Pour être efficace, Biden devra adopter une approche davantage fondée sur des principes, plus cohérente et multilatérale. Après des années de ridicule causé par l’administration Trump, une partie importante de l’électorat des Etats-Unis serait fière que Washington s’exprime clairement sur les droits humains et affirme sur la scène mondiale sa différence vis-à-vis de puissances concurrentes telles que la Chine, la Russie ou l’Inde.

Biden devrait privilégier de larges coalitions gouvernementales pour condamner la répression de Pékin, même si leur lieu de formation est le Conseil des droits de l’homme de l’ONU, là même où l’administration Trump a refusé de se joindre aux déclarations contre la Chine en raison des critiques formulées par cet organe à l’égard d’Israël. La diplomatie américaine pourrait aider à élargir ces coalitions pour y inclure des gouvernements qui ne se sont pas encore positionnés, en particulier dans le Sud, et assurer les pays économiquement vulnérables que le gouvernement américain les aidera en cas de représailles de Pékin. Après avoir vigoureusement condamné la répression chinoise au Xinjiang, Biden devrait également faire pression pour qu’une enquête internationale indépendante détermine les responsabilités.

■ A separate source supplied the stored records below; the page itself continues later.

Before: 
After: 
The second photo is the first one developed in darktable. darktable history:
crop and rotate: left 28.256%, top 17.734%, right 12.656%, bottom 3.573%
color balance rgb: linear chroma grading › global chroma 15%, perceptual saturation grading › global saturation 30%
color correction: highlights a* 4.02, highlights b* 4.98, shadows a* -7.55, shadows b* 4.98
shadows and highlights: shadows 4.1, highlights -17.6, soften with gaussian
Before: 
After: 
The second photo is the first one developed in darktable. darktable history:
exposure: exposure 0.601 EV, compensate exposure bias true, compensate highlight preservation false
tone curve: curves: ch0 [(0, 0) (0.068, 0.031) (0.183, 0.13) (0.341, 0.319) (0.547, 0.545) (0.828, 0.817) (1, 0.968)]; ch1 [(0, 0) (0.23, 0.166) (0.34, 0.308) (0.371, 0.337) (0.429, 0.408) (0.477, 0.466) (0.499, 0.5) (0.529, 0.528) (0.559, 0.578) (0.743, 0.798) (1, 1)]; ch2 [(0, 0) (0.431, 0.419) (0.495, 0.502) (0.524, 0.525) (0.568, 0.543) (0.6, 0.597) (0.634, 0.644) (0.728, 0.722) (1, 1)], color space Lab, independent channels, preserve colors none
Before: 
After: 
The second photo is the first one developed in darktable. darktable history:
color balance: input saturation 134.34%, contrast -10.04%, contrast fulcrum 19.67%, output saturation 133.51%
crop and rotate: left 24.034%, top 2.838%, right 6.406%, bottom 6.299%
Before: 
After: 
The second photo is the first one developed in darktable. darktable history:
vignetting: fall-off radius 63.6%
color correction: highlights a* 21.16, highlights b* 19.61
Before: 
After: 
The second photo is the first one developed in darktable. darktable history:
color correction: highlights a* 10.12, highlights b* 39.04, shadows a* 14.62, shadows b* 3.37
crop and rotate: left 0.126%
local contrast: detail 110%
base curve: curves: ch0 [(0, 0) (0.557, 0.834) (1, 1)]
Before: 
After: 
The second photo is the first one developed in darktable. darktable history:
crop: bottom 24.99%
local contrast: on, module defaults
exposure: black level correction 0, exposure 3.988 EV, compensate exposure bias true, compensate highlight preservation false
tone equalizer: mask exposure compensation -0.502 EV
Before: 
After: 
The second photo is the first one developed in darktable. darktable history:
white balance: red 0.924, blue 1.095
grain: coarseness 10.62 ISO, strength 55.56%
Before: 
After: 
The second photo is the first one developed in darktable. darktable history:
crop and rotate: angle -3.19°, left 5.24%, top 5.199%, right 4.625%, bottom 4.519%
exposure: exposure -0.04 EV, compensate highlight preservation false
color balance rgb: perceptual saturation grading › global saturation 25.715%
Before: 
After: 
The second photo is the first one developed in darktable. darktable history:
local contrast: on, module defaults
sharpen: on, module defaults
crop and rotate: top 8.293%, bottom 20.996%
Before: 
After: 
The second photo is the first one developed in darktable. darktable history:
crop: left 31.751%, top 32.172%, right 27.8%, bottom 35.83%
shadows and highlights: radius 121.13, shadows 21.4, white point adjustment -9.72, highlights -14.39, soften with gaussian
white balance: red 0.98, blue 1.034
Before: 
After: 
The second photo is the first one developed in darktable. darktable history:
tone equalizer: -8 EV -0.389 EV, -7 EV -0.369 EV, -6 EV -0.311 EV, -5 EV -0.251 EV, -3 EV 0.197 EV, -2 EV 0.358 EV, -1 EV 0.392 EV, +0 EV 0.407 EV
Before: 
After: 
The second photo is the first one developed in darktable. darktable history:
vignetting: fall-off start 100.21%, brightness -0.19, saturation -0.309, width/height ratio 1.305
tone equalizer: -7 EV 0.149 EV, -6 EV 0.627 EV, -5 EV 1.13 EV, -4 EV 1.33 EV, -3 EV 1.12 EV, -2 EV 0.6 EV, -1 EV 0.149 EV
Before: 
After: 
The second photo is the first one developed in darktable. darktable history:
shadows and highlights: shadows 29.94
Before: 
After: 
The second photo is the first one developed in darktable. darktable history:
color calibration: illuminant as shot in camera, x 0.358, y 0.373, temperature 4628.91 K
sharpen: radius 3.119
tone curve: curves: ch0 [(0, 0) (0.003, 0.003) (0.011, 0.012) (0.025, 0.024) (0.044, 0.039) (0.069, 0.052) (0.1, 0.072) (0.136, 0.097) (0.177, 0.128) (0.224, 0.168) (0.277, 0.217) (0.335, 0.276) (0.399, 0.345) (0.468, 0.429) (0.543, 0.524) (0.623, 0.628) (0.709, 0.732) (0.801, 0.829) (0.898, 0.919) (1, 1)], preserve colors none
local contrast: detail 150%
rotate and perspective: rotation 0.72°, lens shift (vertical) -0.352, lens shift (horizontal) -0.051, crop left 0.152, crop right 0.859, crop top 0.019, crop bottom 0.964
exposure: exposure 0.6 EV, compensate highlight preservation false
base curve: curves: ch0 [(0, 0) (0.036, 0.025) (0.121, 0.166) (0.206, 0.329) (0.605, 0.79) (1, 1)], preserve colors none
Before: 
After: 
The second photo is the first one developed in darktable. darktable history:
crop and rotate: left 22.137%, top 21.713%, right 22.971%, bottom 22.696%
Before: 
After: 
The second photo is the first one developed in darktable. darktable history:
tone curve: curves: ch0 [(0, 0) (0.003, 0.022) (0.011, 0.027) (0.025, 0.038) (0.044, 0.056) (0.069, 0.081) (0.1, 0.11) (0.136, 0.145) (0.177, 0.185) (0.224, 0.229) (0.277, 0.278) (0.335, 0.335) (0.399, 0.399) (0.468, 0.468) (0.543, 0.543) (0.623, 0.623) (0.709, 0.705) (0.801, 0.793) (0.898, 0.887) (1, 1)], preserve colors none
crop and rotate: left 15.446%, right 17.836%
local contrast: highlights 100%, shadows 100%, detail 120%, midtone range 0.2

Biden pourrait approuver une version plus vigoureuse de la législation envisagée par le Congrès américain pour contraindre les entreprises qui se fournissent au Xinjiang – et en Chine plus largement – à s’assurer que leurs chaînes d’approvisionnement ne dépendent pas du travail forcé des musulmans ouïghours. Et il devrait encourager les autres gouvernements à faire de même. Le Président élu devrait imposer des sanctions ciblées aux entreprises qui aident le gouvernement chinois à maintenir et renforcer sa surveillance particulièrement intrusive et encourager une action similaire par d’autres. Il devrait imaginer un modèle afin de combattre l’influence du Parti communiste chinois aux États-Unis sans exploiter le sentiment antichinois. Et, encore une fois, Biden devrait adopter une approche davantage fondée sur les principes des droits humains à domicile et à l’étranger, afin que les déclarations sur la répression chinoise ne puissent être assimilées par d’autres gouvernements à un outil de compétition entre superpuissances : ceux-ci pourraient alors y voir une préoccupation sincère vis-à-vis des droits humains d’un sixième de la population mondiale qui irait de pair avec une attention simultanée portée aux persécutés de tout bord.

Conclusion

Il ne suffira pas à Biden de seulement revenir en arrière de quatre ans, comme si un abandon des politiques de Trump pouvait inverser les ravages que ce dernier a causés. Le monde a changé, tout comme la promotion des droits humains. De nombreux pays qui les respectent ont comblé le vide créé par l’indifférence et l’hostilité de Trump à l’égard des droits humains en affirmant leur leadership. L’administration Biden devrait se joindre à cette défense accrue des droits, sans chercher à la supplanter.

Simultanément, Biden doit reconnaître que Trump a amplifié les traditionnels virages politiques d’une administration américaine à l’autre, ouvrant la voie à une crise de crédibilité pour Washington et posant un risque majeur pour les droits des personnes aux États-Unis et dans le monde. Biden devrait chercher à enraciner les droits humains dans l’opinion publique américaine pour que l’engagement des États-Unis ne soit pas aisément remis en cause par ses successeurs. Le rôle soutenu du gouvernement des États-Unis en tant que partenaire de choix dans leur défense partout dans le monde dépend du succès de Biden.